Spices including cinnamon and cloves have an anti-microbial effect, so they will slow down the yeast, by killing off or slowing a proportion of the cells. A long, slow rise before you add the spices can help giving the yeast time to get going. Or the spices can be rippled through when shaping, as they are when making Chelsea buns or cinnamon rolls.

Milk

Milk seems to be beneficial for soft buns, but I can’t really pin down the reasons why. Harold McGee does highlight that scalding the milk and then cooling it before using in the dough helps to destroy an enzyme that would otherwise interfere.
Elizabeth David notes Eliza Acton’s insistence that milk makes a big difference when you want bread or rolls with a thin, soft crust. This effect seems to be mainly due to the fat in the milk.

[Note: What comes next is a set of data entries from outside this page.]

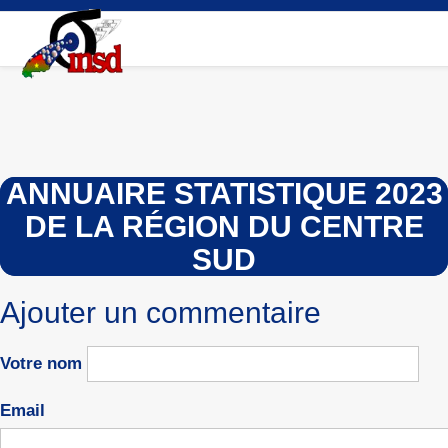
Aller
au
contenu
principal
ANNUAIRE STATISTIQUE 2023
DE LA RÉGION DU CENTRE
SUD
Ajouter un commentaire
Votre nom
Email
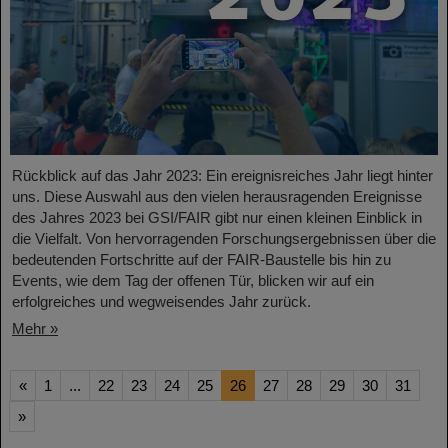
Rückblick auf das Jahr 2023: Ein ereignisreiches Jahr liegt hinter
uns. Diese Auswahl aus den vielen herausragenden Ereignisse
des Jahres 2023 bei GSI/FAIR gibt nur einen kleinen Einblick in
die Vielfalt. Von hervorragenden Forschungsergebnissen über die
bedeutenden Fortschritte auf der FAIR-Baustelle bis hin zu
Events, wie dem Tag der offenen Tür, blicken wir auf ein
erfolgreiches und wegweisendes Jahr zurück.
Mehr »
«
1
...
22
23
24
25
26
27
28
29
30
31
»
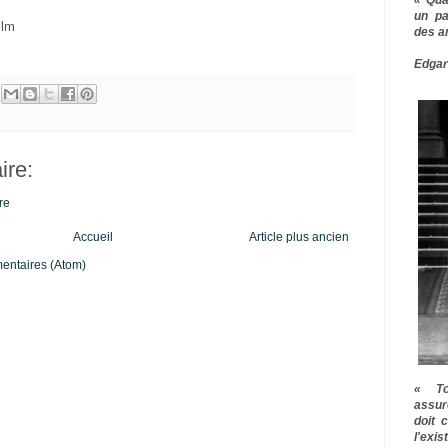
un pa
ilm
des a
Edgar
re:
re
Accueil
Article plus ancien
mentaires (Atom)
« To
assur
doit 
l'exi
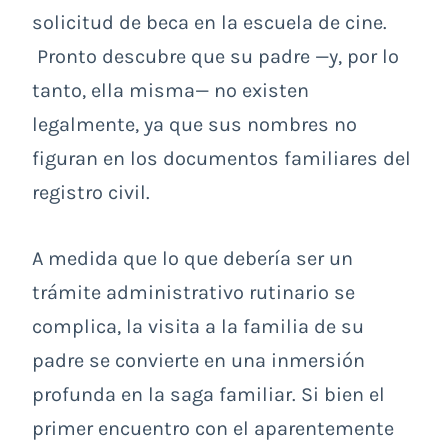
solicitud de beca en la escuela de cine.
Pronto descubre que su padre —y, por lo
tanto, ella misma— no existen
legalmente, ya que sus nombres no
figuran en los documentos familiares del
registro civil.
A medida que lo que debería ser un
trámite administrativo rutinario se
complica, la visita a la familia de su
padre se convierte en una inmersión
profunda en la saga familiar. Si bien el
primer encuentro con el aparentemente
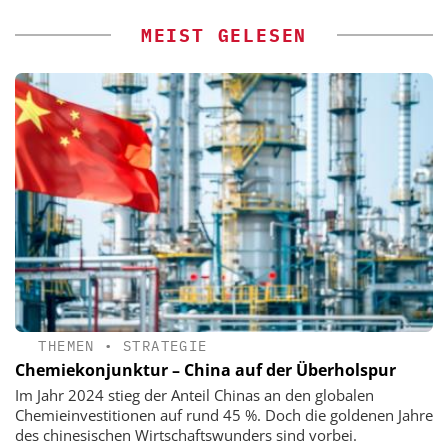
MEIST GELESEN
THEMEN
•
STRATEGIE
Chemiekonjunktur – China auf der Überholspur
Im Jahr 2024 stieg der Anteil Chinas an den globalen
Chemieinvestitionen auf rund 45 %. Doch die goldenen Jahre
des chinesischen Wirtschaftswunders sind vorbei.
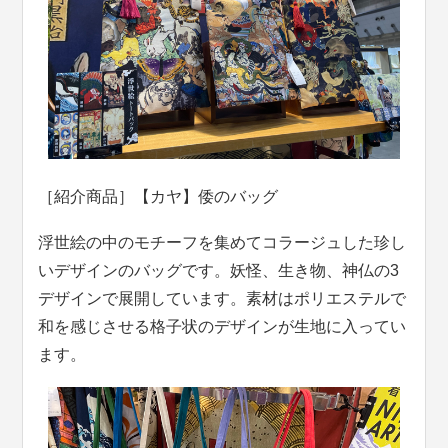
［紹介商品］【カヤ】倭のバッグ
浮世絵の中のモチーフを集めてコラージュした珍し
いデザインのバッグです。妖怪、生き物、神仏の3
デザインで展開しています。素材はポリエステルで
和を感じさせる格子状のデザインが生地に入ってい
ます。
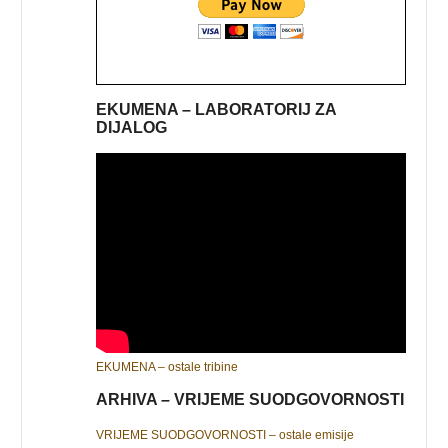
EKUMENA – LABORATORIJ ZA
DIJALOG
EKUMENA – ostale tribine
ARHIVA – VRIJEME SUODGOVORNOSTI
VRIJEME SUODGOVORNOSTI – ostale emisije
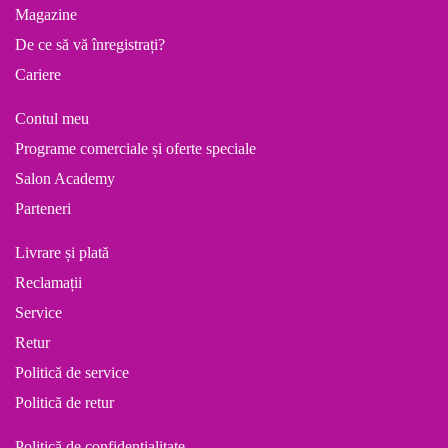
Magazine
De ce să vă înregistrați?
Cariere
Contul meu
Programe comerciale și oferte speciale
Salon Academy
Parteneri
Livrare și plată
Reclamații
Service
Retur
Politică de service
Politică de retur
Politică de confidențialitate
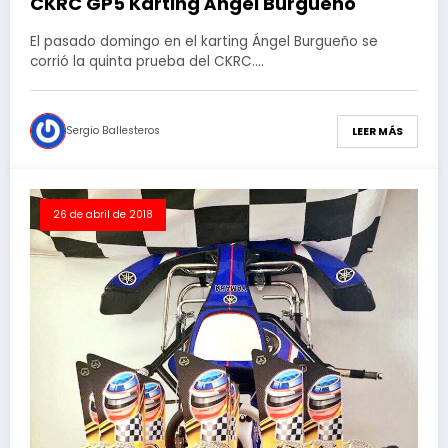
CKRC GP5 Karting Ángel Burgueño
El pasado domingo en el karting Ángel Burgueño se
corrió la quinta prueba del CKRC.…
Sergio Ballesteros
LEER MÁS
26 de abril de 2018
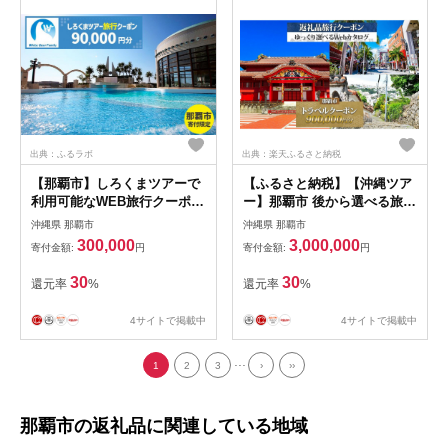
出典：ふるラボ
出典：楽天ふるさと納税
【那覇市】しろくまツアーで
【ふるさと納税】【沖縄ツア
利用可能なWEB旅行クーポン
ー】那覇市 後から選べる旅行
（90,000円分）
Webカタログで使える！ 旅行
沖縄県 那覇市
沖縄県 那覇市
クーポン（900,000円分） 旅
300,000
3,000,000
寄付金額:
円
寄付金額:
円
行券 宿泊券 | 旅行券 宿泊券
宿泊 観光 旅行 ホテル クーポ
30
30
還元率
%
還元率
%
ン チケット 那覇市 沖縄
4サイトで掲載中
4サイトで掲載中
...
1
2
3
›
››
那覇市の返礼品に関連している地域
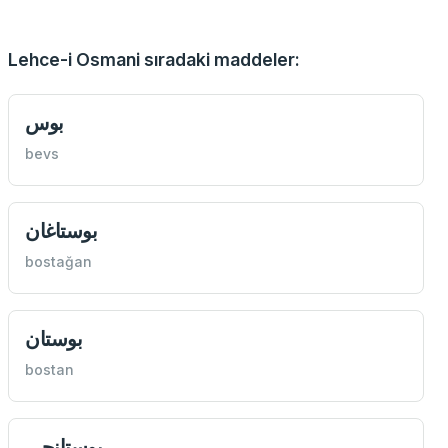
Lehce-i Osmani sıradaki maddeler:
بوس
bevs
بوستاغان
bostağan
بوستان
bostan
بوستانجی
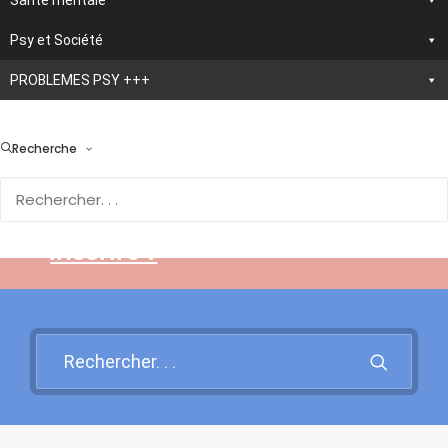
Santé mentale
Psy et Société
PROBLEMES PSY +++
> En développement :
nouvelle application
Recherche
d'autothérapie IA
Rendez-vous sur cette page
pour en savoir plus et vous
inscrire !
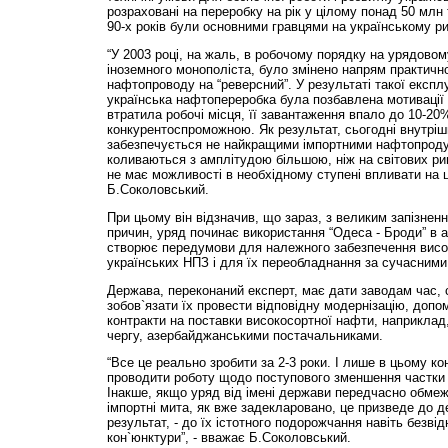
розраховані на переробку на рік у цілому понад 50 млн 
90-х років були основними гравцями на українському р
“У 2003 році, на жаль, в робочому порядку на урядовому
іноземного монополіста, було змінено напрям практичн
нафтопроводу на “реверсний”. У результаті такої експлу
українська нафтопереробка була позбавлена мотивації д
втратила робочі місця, її завантаження впало до 10-20
конкурентоспроможною. Як результат, сьогодні внутріш
забезпечується не найкращими імпортними нафтопродук
коливаються з амплітудою більшою, ніж на світових ри
не має можливості в необхідному ступені впливати на ц
Б.Соколовський.
При цьому він відзначив, що зараз, з великим запізненн
причин, уряд починає використання “Одеса - Броди” в 
створює передумови для належного забезпечення вис
українських НПЗ і для їх переобладнання за сучасними
Держава, переконаний експерт, має дати заводам час, 
зобов`язати їх провести відповідну модернізацію, допом
контракти на поставки високосортної нафти, наприклад,
чергу, азербайджанськими постачальниками.
“Все це реально зробити за 2-3 роки. І лише в цьому ко
проводити роботу щодо поступового зменшення частки 
Інакше, якщо уряд від імені держави передчасно обмеж
імпортні мита, як вже задекларовано, це призведе до де
результат, - до їх істотного подорожчання навіть безвід
кон`юнктури”, - вважає Б.Соколовський.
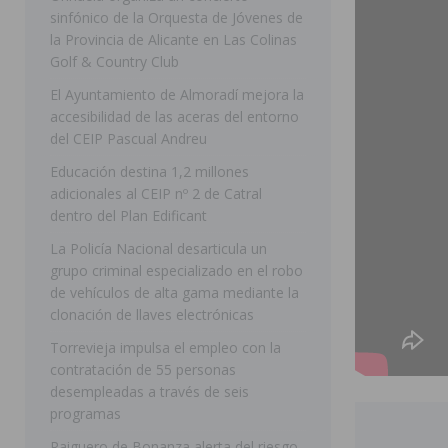
sinfónico de la Orquesta de Jóvenes de
[ 07/08/2026 ]
Rojales clausura con éxito las Fiestas
la Provincia de Alicante en Las Colinas
Golf & Country Club
[ 06/08/2026 ]
Redován presenta la programación de su
El Ayuntamiento de Almoradí mejora la
Arcángel
REDOVÁN
accesibilidad de las aceras del entorno
[ 06/08/2026 ]
El PSOE denuncia una nueva prórroga de
del CEIP Pascual Andreu
[ 07/08/2026 ]
FEGADO 2026 cierra con un balance his
Educación destina 1,2 millones
adicionales al CEIP nº 2 de Catral
DOLORES
dentro del Plan Edificant
[ 07/08/2026 ]
Los Montesinos refuerza su apoyo a la 
La Policía Nacional desarticula un
grupo criminal especializado en el robo
[ 07/08/2026 ]
Orihuela cumple los objetivos de ‘Refluy
de vehículos de alta gama mediante la
ORIHUELA
clonación de llaves electrónicas
[ 07/08/2026 ]
Orihuela organiza un concierto sinfónic
Torrevieja impulsa el empleo con la
contratación de 55 personas
Golf & Country Club
ORIHUELA
desempleadas a través de seis
programas
Raiguero de Bonanza alerta del riesgo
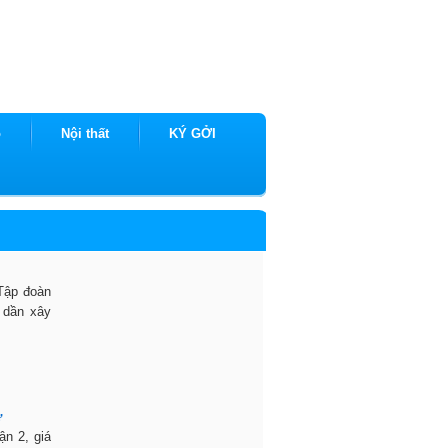
ộ
Nội thất
KÝ GỞI
 Tập đoàn
ã dần xây
ư
n 2, giá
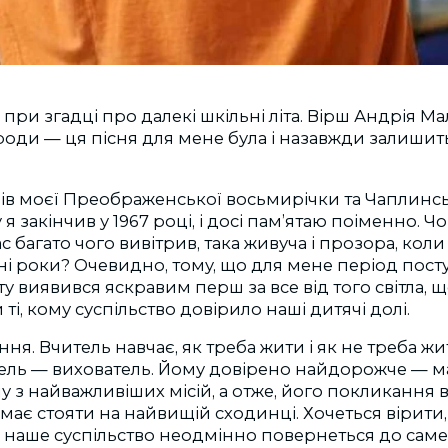
а при згадці про далекі шкільні літа. Вірш Андрія М
оди — ця пісня для мене була і назавжди залишит
елів моєї Преображенської восьмирічки та Чаплинс
я закінчив у 1967 році, і досі пам’ятаю поіменно. Ч
час багато чого вивітрив, така живуча і прозора, ко
ні роки? Очевидно, тому, що для мене період пос
ту виявився яскравим перш за все від того світла, 
і, кому суспільство довірило наші дитячі долі.
ння. Вчитель навчає, як треба жити і як не треба ж
тель — вихователь. Йому довірено найдорожче — м
у з найважливіших місій, а отже, його покликання 
має стояти на найвищій сходинці. Хочеться вірити,
 наше суспільство неодмінно повернеться до саме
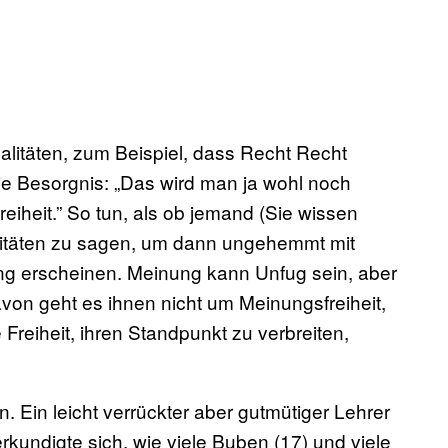
litäten, zum Beispiel, dass Recht Recht
ie Besorgnis: „Das wird man ja wohl noch
iheit.” So tun, als ob jemand (Sie wissen
alitäten zu sagen, um dann ungehemmt mit
ung erscheinen. Meinung kann Unfug sein, aber
von geht es ihnen nicht um Meinungsfreiheit,
 Freiheit, ihren Standpunkt zu verbreiten,
 Ein leicht verrückter aber gutmütiger Lehrer
rkundigte sich, wie viele Buben (17) und viele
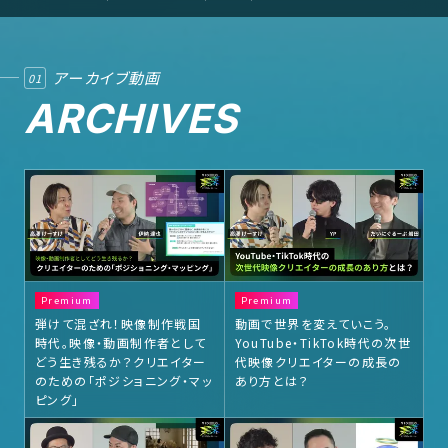
アーカイブ動画
01
ARCHIVES
Premium
Premium
弾けて混ざれ！映像制作戦国
動画で世界を変えていこう。
時代。映像・動画制作者として
YouTube・TikTok時代の次世
どう生き残るか？クリエイター
代映像クリエイターの成長の
のための「ポジショニング・マッ
あり方とは？
ピング」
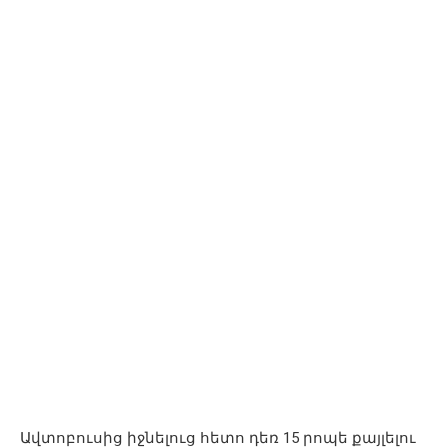
Ավտոբուսից իջնելուց հետո դեռ 15 րոպե քայլելու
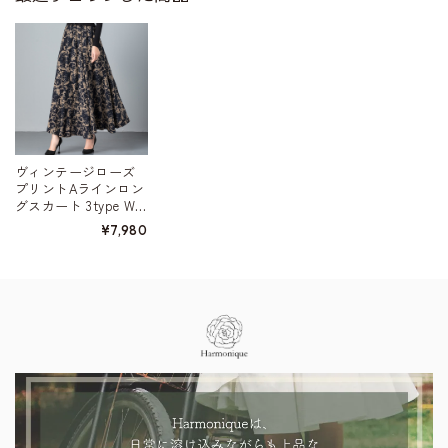
ヴィンテージローズ
プリントAラインロン
グスカート 3type W0
0598
¥7,980
Information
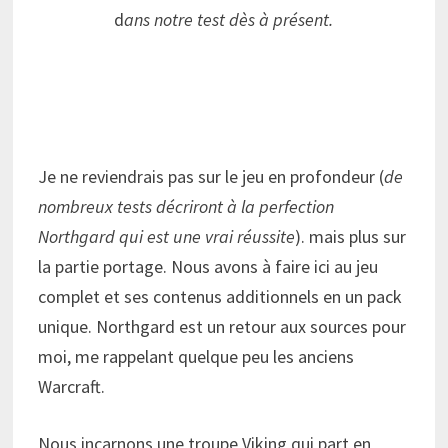
d
ans notre test dès à présent.
Je ne reviendrais pas sur le jeu en profondeur (
de
nombreux tests décriront à la perfection
Northgard qui est une vrai réussite
). mais plus sur
la partie portage. Nous avons à faire ici au jeu
complet et ses contenus additionnels en un pack
unique. Northgard est un retour aux sources pour
moi, me rappelant quelque peu les anciens
Warcraft.
Nous incarnons une troupe Viking qui part en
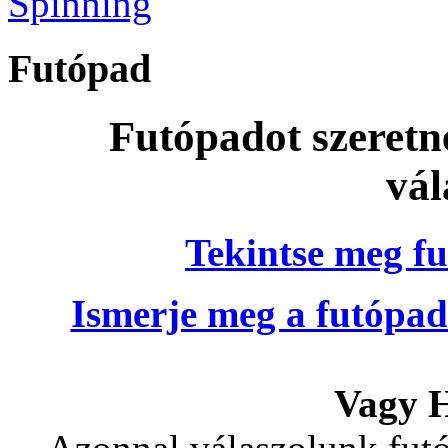
Spinning
Futópad
Futópadot szeretn
vál
Tekintse meg fu
Ismerje meg a futópad
Vagy H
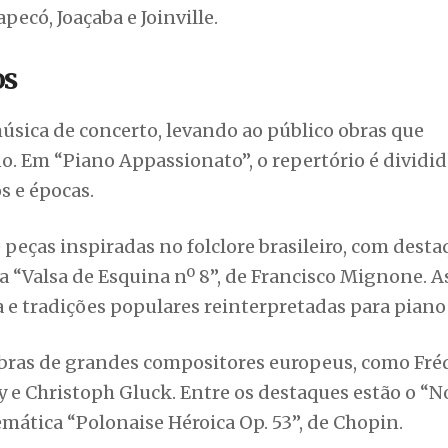
pecó, Joaçaba e Joinville.
os
úsica de concerto, levando ao público obras que
o. Em “Piano Appassionato”, o repertório é dividi
s e épocas.
e peças inspiradas no folclore brasileiro, com dest
a “Valsa de Esquina nº 8”, de Francisco Mignone. A
 e tradições populares reinterpretadas para piano 
 obras de grandes compositores europeus, como Fré
 e Christoph Gluck. Entre os destaques estão o “
lemática “Polonaise Héroica Op. 53”, de Chopin.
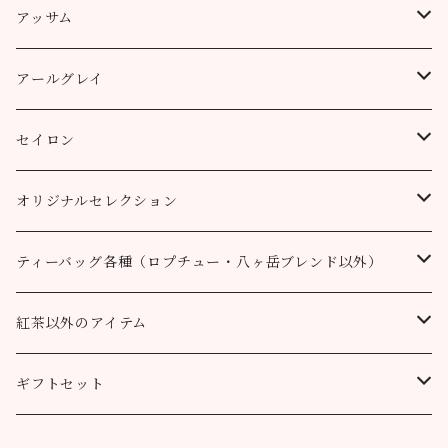
ティーバッグ
プッタボン茶園
アッサム
3個
50g
アルミ袋（リーフ）
ハッピーバレー茶園
リーフ
アールグレイ
10個
100g
100g
50g
100g
ティーポット用ティーバッグ
キャッスルトン茶園
CTC
アールグレイ
セイロン
50個
200g
200g
100g
200g
50g
100g
100g
ロヒーニ茶園
アールグレイ・オリジナルブレンド
ウバ
オリジナルセレクション
100個
90g缶
400g
200g
80g缶
100g
200g
200g
50g
100g
100g
ルフナ
八ヶ岳ブレンド
ティーバッグ各種（ロプチュー・八ヶ岳ブレンド以外）
90g缶
200g
90g缶
90g缶
100g
200g
200g
100g
ティーバッグ30個入り
オーガニック （テミ茶園）
ティーバッグ10個
紅茶以外のアイテム
90g缶
ティーバッグ10個
ティーバッグ10個
200g
90g缶
90g缶
200g
ティーバッグ70個入り
ニルギリ（カムラージ茶園）
ティーバッグ20個
カレーパウダー
ギフトセット
ティーバッグ20個
ティーバッグ20個
90g缶
ティーバッグ10個
90g缶
50g
マサラチャイ
ティーバッグ50個
ティーコージー
ロプチュー 缶+ティーバッグ10個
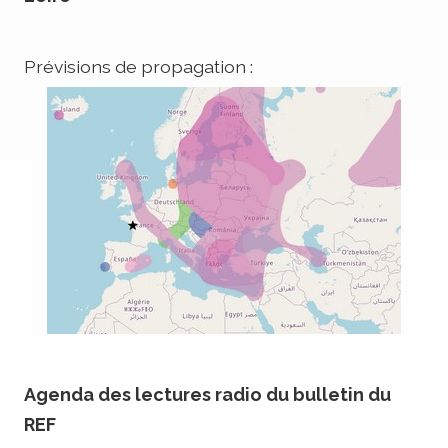
Prévisions de propagation :
Agenda des lectures radio du bulletin du
REF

Some good fruit bun recipes:

Dan Lepard’s Cider Hot Cross Buns

Azelia’s Dairy Free conversion and notes on the same recipe

and if you don’t want fruit you can always try:

Nordic Cinnamon buns from Nordic Bakery

Debs’ Hot Choc Buns

References

  1. Elizabeth David’s English Bread and Yeast Cookery is a comprehensive look at all sorts of breadmaking, covering the role of different ingredients, the history, and lots and lots of recipes.
  2. Dan Lepard, ‘Short and Sweet‘ is full of all sorts of baking recipes and advice, but has good section on sweet breads, including fruit buns, teacakes and sticky buns.
  3. Harold McGee, ‘On Food And Cooking‘ is the bible for finding out exactly what’s happening with your ingredients and recipes

One comment on “Sugar and spice: Recipes for fruited buns

  1. azélia says:

    love the idea of the cupcake tin to put them in when you want them perfectly shaped and browned, good one Louise.

    It’s glutathione in milk which causes problems, ok if the milk is in very small amounts but if using a good percentage best as you’ve said to scald the milk.